CNN's Heather Long recently raised an important question for American schools: Why is financial education not considered as important a subject as sex education?

When sex education was introduced and made compulsory, there was apprehension as to whether this is a good subject for discussion among impressionable minds. Yet surveys have shown that this investment has paid off with teen pregnancies declining dramatically in the last two decades.

If the same principles could be applied to finance as a subject, then maybe we would see less debt burden across the country.

A typical American family manages to save about $100,000 for retirement, which is just 10 percent of the recommended amount. Surveys conducted by Standard & Poor's and Gallup show that U.S. ranks 14th in financial literacy, which means most of us are just not equipped to deal with money matters.
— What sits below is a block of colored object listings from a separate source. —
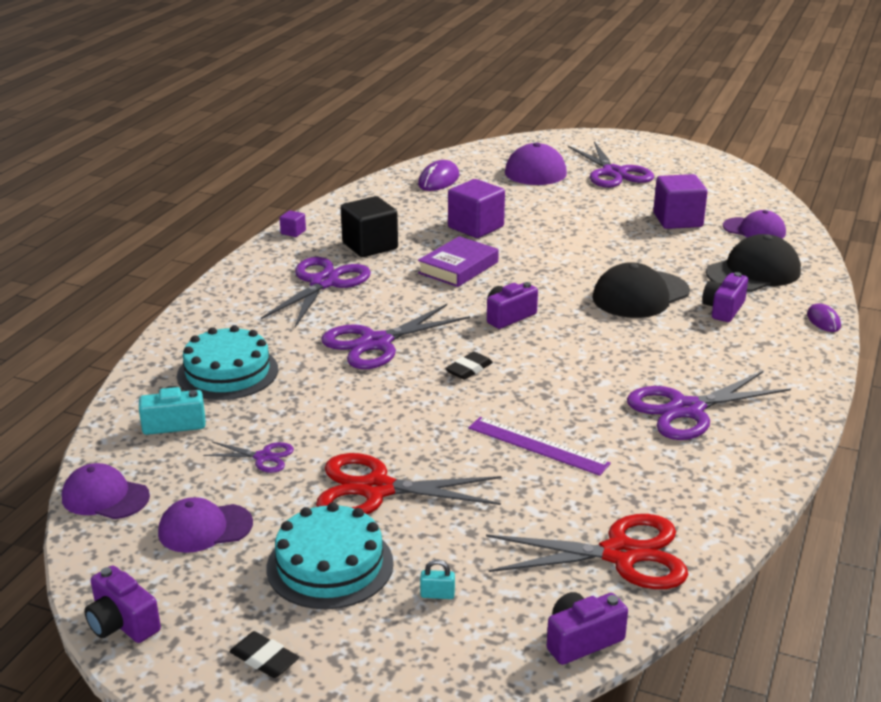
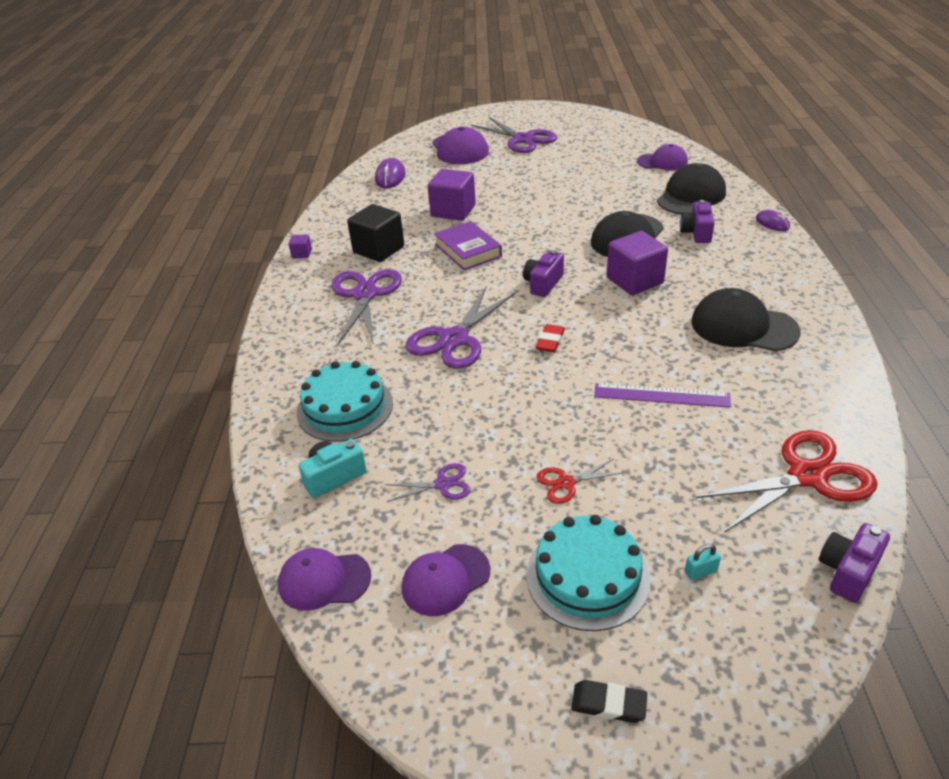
camera: 20 degrees left, 10 degrees up
purple camera [84,565,161,643] -> none
red scissors [316,453,501,515] -> red scissors [536,459,624,504], size x0.50
purple book [418,236,499,287] -> purple book turned 45 degrees counterclockwise [434,221,502,270]
black eraser [445,352,493,380] -> red eraser [536,324,565,352]
purple scissors [627,371,791,440] -> black cap [691,288,801,351]
purple cube [653,174,708,229] -> purple cube moved to [607,231,668,295]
Our children need to start early when it comes to learning money management. Then maybe we can combat the somber figures that shroud the hope of financial independence. According to data release by the Federal Reserve and NerdWallet, 50 percent of Americans are unable to cover even a $400 emergency expense and one-third of Americans carry a whopping $15,000 credit card debt. The average student debt load is about $29,000 now.

This is because money matters are still taught at home and therefore the knowledge that seeps in imbibes the tradition each family follows. A survey by E*Trade shows that most people under 55 get their financial tips from their kith and kin. The rich are historically better at this, for obvious reasons, and therefore their children typically learn to navigate the financial waters better.

With most people learning about money — or rather picking up tips from friends and families, is it any wonder Americans have serious money issues? Living from paycheck to paycheck is hardly the great American dream, and if the stock market crashes there is no nest egg to fall back on. A scary thought for the most developed nation in the world.

As Long pointed out, this can be and should be tackled head on by making financial education a mainstream subject in K-12 schools, just like sex ed. If people learn the basics about money, they will be better equipped to deal with money problems and make informed decisions about borrowing and spending, and saving for retirement.

Now required only in 17 states, according to the Council for Economic Education, financial education should be made mandatory everywhere so schools can actively contribute to financial literacy. While some reports show millennials are ahead in this and some in their 20s have started saving much better than their older counterparts the figures are still somewhat skewed.

However, for the nation to grow strong and see holistic financial independence, these lessons need to come from an independent authority with a realistic and practical approach to saving. They need to know about IRAs, credit cards, debts and interest rates right from their K-12 school days so they can invest safely, handle debt and manage their money wisely when they step out in the real world.

The few classes held on financial literacy are not enough to drill the importance of money management in students' minds. It needs to be a subject that can be mastered.